Convert the lines below into a numbered list, omitting any blank lines.

Dataset excerpts:

.....

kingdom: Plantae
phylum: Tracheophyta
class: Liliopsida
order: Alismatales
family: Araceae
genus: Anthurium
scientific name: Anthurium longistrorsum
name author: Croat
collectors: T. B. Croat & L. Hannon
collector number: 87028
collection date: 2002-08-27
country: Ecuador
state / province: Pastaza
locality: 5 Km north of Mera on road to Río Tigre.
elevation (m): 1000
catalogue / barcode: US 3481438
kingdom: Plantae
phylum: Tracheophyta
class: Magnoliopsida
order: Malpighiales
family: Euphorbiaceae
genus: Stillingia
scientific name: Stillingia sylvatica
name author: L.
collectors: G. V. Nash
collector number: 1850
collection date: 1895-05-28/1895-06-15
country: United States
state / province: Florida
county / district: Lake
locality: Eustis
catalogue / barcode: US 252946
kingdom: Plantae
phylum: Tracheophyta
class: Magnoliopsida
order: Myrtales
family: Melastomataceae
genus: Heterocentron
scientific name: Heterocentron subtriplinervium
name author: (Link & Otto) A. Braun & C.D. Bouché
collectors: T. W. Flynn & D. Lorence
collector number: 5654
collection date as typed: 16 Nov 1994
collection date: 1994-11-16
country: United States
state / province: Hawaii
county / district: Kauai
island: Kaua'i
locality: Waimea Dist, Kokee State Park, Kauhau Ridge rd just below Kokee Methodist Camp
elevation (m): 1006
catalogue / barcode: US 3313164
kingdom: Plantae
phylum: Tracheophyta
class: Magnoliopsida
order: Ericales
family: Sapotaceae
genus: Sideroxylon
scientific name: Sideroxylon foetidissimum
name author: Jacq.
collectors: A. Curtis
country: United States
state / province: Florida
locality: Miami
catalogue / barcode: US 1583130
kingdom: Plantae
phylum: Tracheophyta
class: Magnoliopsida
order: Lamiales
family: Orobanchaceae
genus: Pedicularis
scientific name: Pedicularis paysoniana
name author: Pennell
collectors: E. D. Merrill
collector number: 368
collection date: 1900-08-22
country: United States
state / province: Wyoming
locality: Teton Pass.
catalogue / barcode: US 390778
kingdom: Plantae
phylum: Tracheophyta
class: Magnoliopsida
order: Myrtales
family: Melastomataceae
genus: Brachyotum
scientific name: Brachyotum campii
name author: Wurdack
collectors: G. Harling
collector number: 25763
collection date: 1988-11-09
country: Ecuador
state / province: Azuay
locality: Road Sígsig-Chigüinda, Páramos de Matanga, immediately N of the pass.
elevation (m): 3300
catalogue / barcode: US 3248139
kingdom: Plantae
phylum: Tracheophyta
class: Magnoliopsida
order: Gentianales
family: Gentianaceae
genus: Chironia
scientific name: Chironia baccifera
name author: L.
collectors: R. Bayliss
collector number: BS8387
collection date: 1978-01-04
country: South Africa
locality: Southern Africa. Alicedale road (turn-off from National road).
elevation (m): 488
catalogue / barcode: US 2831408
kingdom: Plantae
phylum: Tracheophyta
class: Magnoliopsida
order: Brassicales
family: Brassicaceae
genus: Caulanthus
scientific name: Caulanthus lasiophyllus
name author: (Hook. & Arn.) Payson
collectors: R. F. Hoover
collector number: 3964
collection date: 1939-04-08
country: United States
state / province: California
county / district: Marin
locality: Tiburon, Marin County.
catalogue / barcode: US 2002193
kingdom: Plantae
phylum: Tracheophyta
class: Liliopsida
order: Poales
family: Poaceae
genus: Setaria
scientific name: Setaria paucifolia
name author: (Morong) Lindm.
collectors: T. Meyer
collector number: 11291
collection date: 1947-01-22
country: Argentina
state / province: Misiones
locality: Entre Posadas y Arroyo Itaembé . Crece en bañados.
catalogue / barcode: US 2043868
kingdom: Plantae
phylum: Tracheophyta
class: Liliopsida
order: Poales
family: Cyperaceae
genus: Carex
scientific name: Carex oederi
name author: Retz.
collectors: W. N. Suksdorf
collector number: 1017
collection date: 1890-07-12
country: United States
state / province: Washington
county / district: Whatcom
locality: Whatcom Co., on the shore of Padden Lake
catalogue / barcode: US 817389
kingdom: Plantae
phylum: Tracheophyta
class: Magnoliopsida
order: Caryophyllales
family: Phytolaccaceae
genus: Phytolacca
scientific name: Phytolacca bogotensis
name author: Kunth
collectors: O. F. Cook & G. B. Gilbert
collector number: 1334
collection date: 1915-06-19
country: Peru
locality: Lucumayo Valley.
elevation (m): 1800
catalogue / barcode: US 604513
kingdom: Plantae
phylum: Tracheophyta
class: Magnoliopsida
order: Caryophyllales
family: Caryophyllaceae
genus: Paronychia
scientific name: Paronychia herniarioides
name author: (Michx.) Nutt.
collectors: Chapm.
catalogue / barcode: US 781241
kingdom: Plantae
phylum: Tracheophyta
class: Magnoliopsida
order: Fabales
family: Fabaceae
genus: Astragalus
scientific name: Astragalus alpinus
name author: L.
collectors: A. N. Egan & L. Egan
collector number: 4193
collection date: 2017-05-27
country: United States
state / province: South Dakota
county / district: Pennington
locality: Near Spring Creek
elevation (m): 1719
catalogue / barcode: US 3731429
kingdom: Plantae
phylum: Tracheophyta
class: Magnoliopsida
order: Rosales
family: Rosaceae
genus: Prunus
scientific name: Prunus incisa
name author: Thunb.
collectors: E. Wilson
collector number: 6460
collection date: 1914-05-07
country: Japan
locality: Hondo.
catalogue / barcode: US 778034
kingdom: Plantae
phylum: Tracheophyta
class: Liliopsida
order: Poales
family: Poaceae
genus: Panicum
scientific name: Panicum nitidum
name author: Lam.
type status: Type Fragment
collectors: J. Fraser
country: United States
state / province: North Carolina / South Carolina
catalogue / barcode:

.....

= CORRECT RESULT =
1. kingdom: Plantae
2. phylum: Tracheophyta
3. class: Liliopsida
4. order: Alismatales
5. family: Araceae
6. genus: Anthurium
7. scientific name: Anthurium longistrorsum
8. name author: Croat
9. collectors: T. B. Croat & L. Hannon
10. collector number: 87028
11. collection date: 2002-08-27
12. country: Ecuador
13. state / province: Pastaza
14. locality: 5 Km north of Mera on road to Río Tigre.
15. elevation (m): 1000
16. catalogue / barcode: US 3481438
17. kingdom: Plantae
18. phylum: Tracheophyta
19. class: Magnoliopsida
20. order: Malpighiales
21. family: Euphorbiaceae
22. genus: Stillingia
23. scientific name: Stillingia sylvatica
24. name author: L.
25. collectors: G. V. Nash
26. collector number: 1850
27. collection date: 1895-05-28/1895-06-15
28. country: United States
29. state / province: Florida
30. county / district: Lake
31. locality: Eustis
32. catalogue / barcode: US 252946
33. kingdom: Plantae
34. phylum: Tracheophyta
35. class: Magnoliopsida
36. order: Myrtales
37. family: Melastomataceae
38. genus: Heterocentron
39. scientific name: Heterocentron subtriplinervium
40. name author: (Link & Otto) A. Braun & C.D. Bouché
41. collectors: T. W. Flynn & D. Lorence
42. collector number: 5654
43. collection date as typed: 16 Nov 1994
44. collection date: 1994-11-16
45. country: United States
46. state / province: Hawaii
47. county / district: Kauai
48. island: Kaua'i
49. locality: Waimea Dist, Kokee State Park, Kauhau Ridge rd just below Kokee Methodist Camp
50. elevation (m): 1006
51. catalogue / barcode: US 3313164
52. kingdom: Plantae
53. phylum: Tracheophyta
54. class: Magnoliopsida
55. order: Ericales
56. family: Sapotaceae
57. genus: Sideroxylon
58. scientific name: Sideroxylon foetidissimum
59. name author: Jacq.
60. collectors: A. Curtis
61. country: United States
62. state / province: Florida
63. locality: Miami
64. catalogue / barcode: US 1583130
65. kingdom: Plantae
66. phylum: Tracheophyta
67. class: Magnoliopsida
68. order: Lamiales
69. family: Orobanchaceae
70. genus: Pedicularis
71. scientific name: Pedicularis paysoniana
72. name author: Pennell
73. collectors: E. D. Merrill
74. collector number: 368
75. collection date: 1900-08-22
76. country: United States
77. state / province: Wyoming
78. locality: Teton Pass.
79. catalogue / barcode: US 390778
80. kingdom: Plantae
81. phylum: Tracheophyta
82. class: Magnoliopsida
83. order: Myrtales
84. family: Melastomataceae
85. genus: Brachyotum
86. scientific name: Brachyotum campii
87. name author: Wurdack
88. collectors: G. Harling
89. collector number: 25763
90. collection date: 1988-11-09
91. country: Ecuador
92. state / province: Azuay
93. locality: Road Sígsig-Chigüinda, Páramos de Matanga, immediately N of the pass.
94. elevation (m): 3300
95. catalogue / barcode: US 3248139
96. kingdom: Plantae
97. phylum: Tracheophyta
98. class: Magnoliopsida
99. order: Gentianales
100. family: Gentianaceae
101. genus: Chironia
102. scientific name: Chironia baccifera
103. name author: L.
104. collectors: R. Bayliss
105. collector number: BS8387
106. collection date: 1978-01-04
107. country: South Africa
108. locality: Southern Africa. Alicedale road (turn-off from National road).
109. elevation (m): 488
110. catalogue / barcode: US 2831408
111. kingdom: Plantae
112. phylum: Tracheophyta
113. class: Magnoliopsida
114. order: Brassicales
115. family: Brassicaceae
116. genus: Caulanthus
117. scientific name: Caulanthus lasiophyllus
118. name author: (Hook. & Arn.) Payson
119. collectors: R. F. Hoover
120. collector number: 3964
121. collection date: 1939-04-08
122. country: United States
123. state / province: California
124. county / district: Marin
125. locality: Tiburon, Marin County.
126. catalogue / barcode: US 2002193
127. kingdom: Plantae
128. phylum: Tracheophyta
129. class: Liliopsida
130. order: Poales
131. family: Poaceae
132. genus: Setaria
133. scientific name: Setaria paucifolia
134. name author: (Morong) Lindm.
135. collectors: T. Meyer
136. collector number: 11291
137. collection date: 1947-01-22
138. country: Argentina
139. state / province: Misiones
140. locality: Entre Posadas y Arroyo Itaembé . Crece en bañados.
141. catalogue / barcode: US 2043868
142. kingdom: Plantae
143. phylum: Tracheophyta
144. class: Liliopsida
145. order: Poales
146. family: Cyperaceae
147. genus: Carex
148. scientific name: Carex oederi
149. name author: Retz.
150. collectors: W. N. Suksdorf
151. collector number: 1017
152. collection date: 1890-07-12
153. country: United States
154. state / province: Washington
155. county / district: Whatcom
156. locality: Whatcom Co., on the shore of Padden Lake
157. catalogue / barcode: US 817389
158. kingdom: Plantae
159. phylum: Tracheophyta
160. class: Magnoliopsida
161. order: Caryophyllales
162. family: Phytolaccaceae
163. genus: Phytolacca
164. scientific name: Phytolacca bogotensis
165. name author: Kunth
166. collectors: O. F. Cook & G. B. Gilbert
167. collector number: 1334
168. collection date: 1915-06-19
169. country: Peru
170. locality: Lucumayo Valley.
171. elevation (m): 1800
172. catalogue / barcode: US 604513
173. kingdom: Plantae
174. phylum: Tracheophyta
175. class: Magnoliopsida
176. order: Caryophyllales
177. family: Caryophyllaceae
178. genus: Paronychia
179. scientific name: Paronychia herniarioides
180. name author: (Michx.) Nutt.
181. collectors: Chapm.
182. catalogue / barcode: US 781241
183. kingdom: Plantae
184. phylum: Tracheophyta
185. class: Magnoliopsida
186. order: Fabales
187. family: Fabaceae
188. genus: Astragalus
189. scientific name: Astragalus alpinus
190. name author: L.
191. collectors: A. N. Egan & L. Egan
192. collector number: 4193
193. collection date: 2017-05-27
194. country: United States
195. state / province: South Dakota
196. county / district: Pennington
197. locality: Near Spring Creek
198. elevation (m): 1719
199. catalogue / barcode: US 3731429
200. kingdom: Plantae
201. phylum: Tracheophyta
202. class: Magnoliopsida
203. order: Rosales
204. family: Rosaceae
205. genus: Prunus
206. scientific name: Prunus incisa
207. name author: Thunb.
208. collectors: E. Wilson
209. collector number: 6460
210. collection date: 1914-05-07
211. country: Japan
212. locality: Hondo.
213. catalogue / barcode: US 778034
214. kingdom: Plantae
215. phylum: Tracheophyta
216. class: Liliopsida
217. order: Poales
218. family: Poaceae
219. genus: Panicum
220. scientific name: Panicum nitidum
221. name author: Lam.
222. type status: Type Fragment
223. collectors: J. Fraser
224. country: United States
225. state / province: North Carolina / South Carolina
226. catalogue / barcode:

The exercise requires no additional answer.